É também ainda notável a sua utilização como matéria-prima de construção, pois, além da sua sombra, conforme referido acima, empregam-se as suas fibras na tecelagem de cobertas de janelas, quase como as nossas ocidentais janelas de vidro, assegurando uma correta ventilação e reduzida penetração solar, aliada a uma superior filtragem de partículas de pó que, através das suas microscópicas fibras, conseguem aprisionar partículas indesejadas de forma mais eficiente e eficaz do que matérias sintéticos da atualidade. Esta relação simbiótica entre Homem e árvore é uma das mais expressivas na Natureza, sendo sempre objeto de uma relação íntima e representa ainda nos dias correntes um vínculo ancestral de sobrevivência e afinidade, não só como árvore da vida, como um pilar do credo social do golfo Arábico.

CURIOSIDADES

A melhor tâmara do mundo e a palmeira mais rara em todo o continente norte-americano

Ao contrário do que poderia ser imaginado, as tâmaras consideradas as melhores do mundo não são originárias do golfo pérsico nem do local onde são endémicas as populares e caras tâmaras Medjool. São sim uma variedade extremamente rara chamada Black Sphinx. Por incrível que pareça, estas raridades peculiares (apenas 300 plantas no mundo) são encontradas apenas numa rua da cidade do Arizona, Mountgrove, EUA, e suspeita-se serem descendentes diretas da variedade Hayani.

Reza a lenda que as sementes ancestrais viajaram do norte de África para a América em 1919, junto de um expatriado, tendo algumas das sementes milenares germinado, por descuido acidental, numa residência em Phoenix.

Após o insólito achado, o etnobotânico Robert Metzler e seu sócio Frank Brophy adquiriram prontamente os brotos e propagaram-nas. Durante os anos 1950 e 1960, estas autênticas raridades foram de conhecimento e consumo restrito a celebridades e políticos de renome, nomeadamente o presidente Eisenhower, Bill Crosby e Lady Bird Johnson entre outros. São descritas na Arca dos Sabores (Ark of Tastes) Slow Food USA, uma lista de comidas e sabores significativos e em extinção.

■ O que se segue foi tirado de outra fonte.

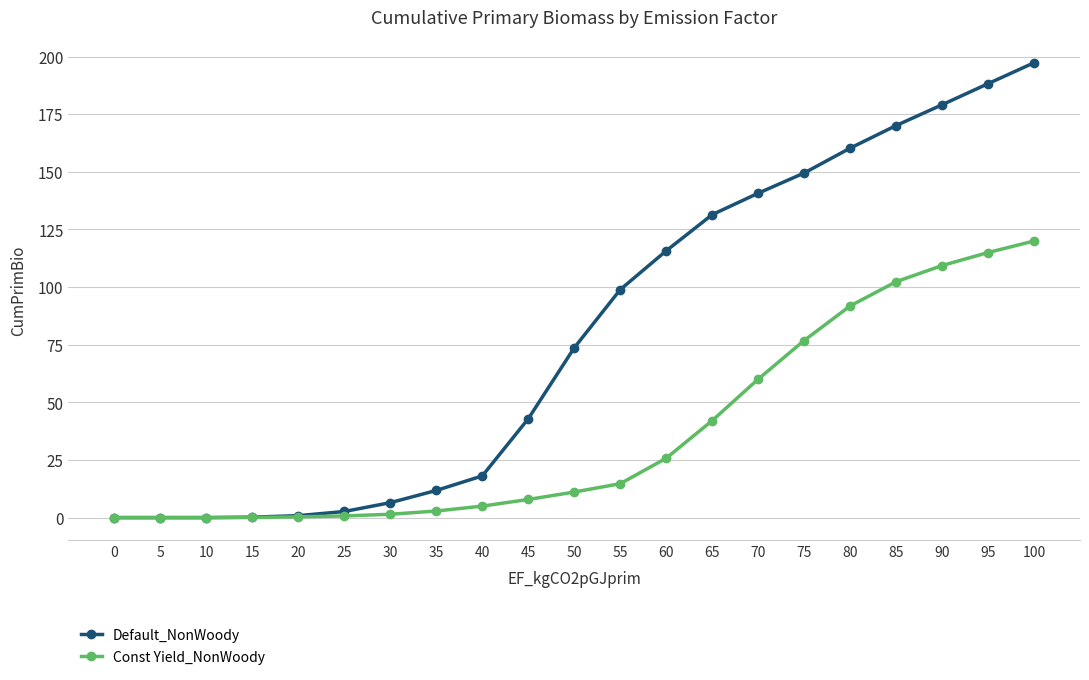

How many data points in Const Yield_NonWoody are less than 11?

10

A PALMEIRA MAIS VELHA DO MUNDO

Durante escavações arqueológicas, no Médio Oriente, foram recolhidas seis sementes, aparentemente de Phoenix dactilifera, que se encontravam excecionalmente bem preservadas dentro de uma ânfora. Após testagem radiocarbónica, apurou-se que as referidas sementes haviam permanecido dois milénios subterradas num túmulo.

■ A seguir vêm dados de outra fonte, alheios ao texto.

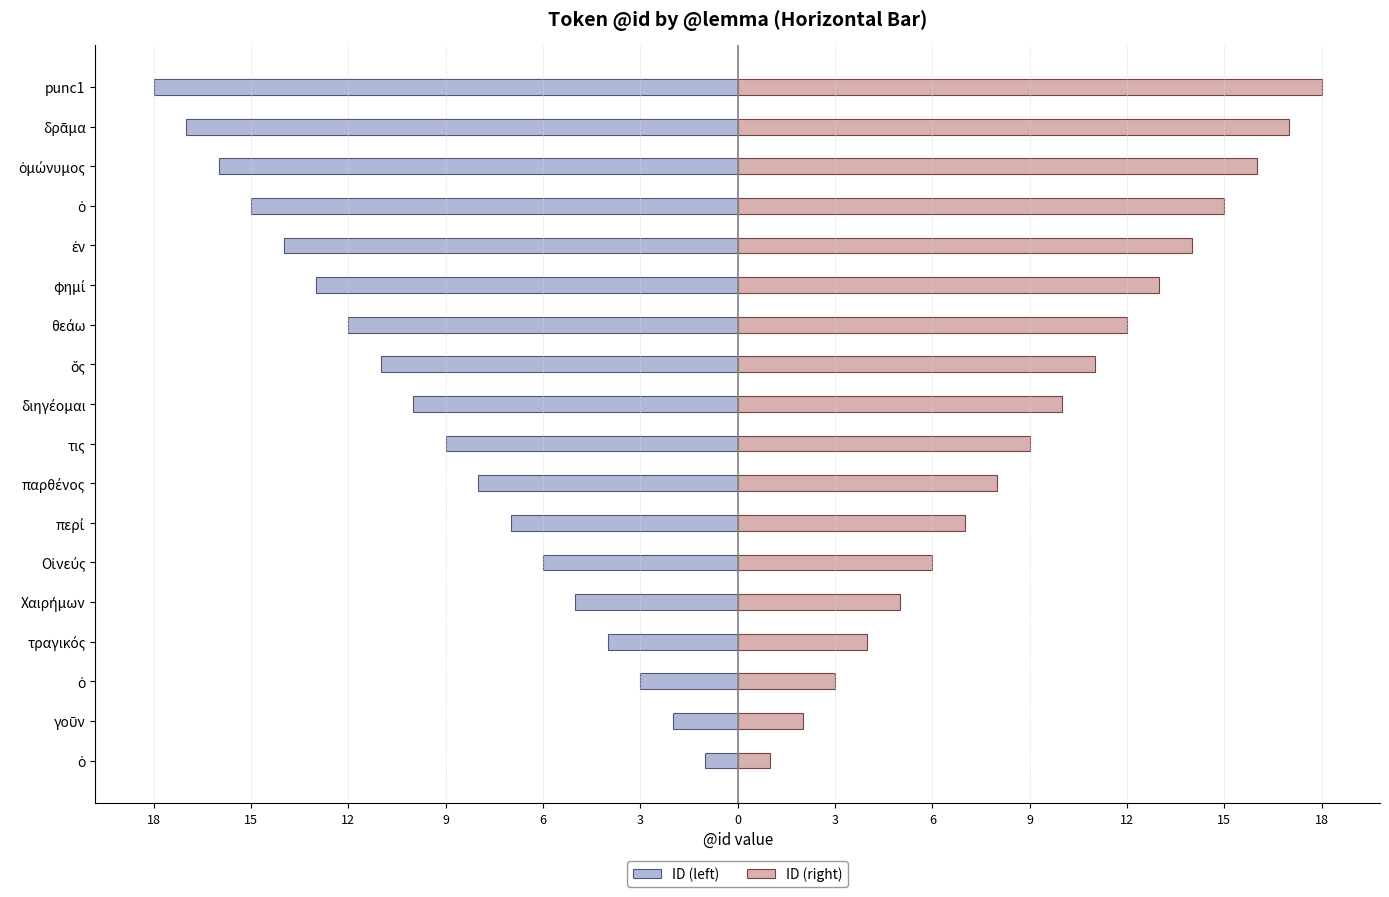

Which series changed the most between Χαιρήμων and θεάω?

ID (left)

Acontece que as ilustres desconhecidas eram antes seis sementes da extinta palmeira tamareira da Judeia e foram postas a germinar pela cientista Sarah Sallon. Os seus nomes são Adam, Jonah, Uriel, Boaz, Judith e Hannah. Por incrível que pareça, uma delas acabou efetivamente por germinar, sendo batizada com o nome Methuselah (Matusalém), personagem bíblica que viveu até aos 969 anos de idade, marcando assim o regresso à existência da palmeira tamareira da Judeia da lista de espécies extintas.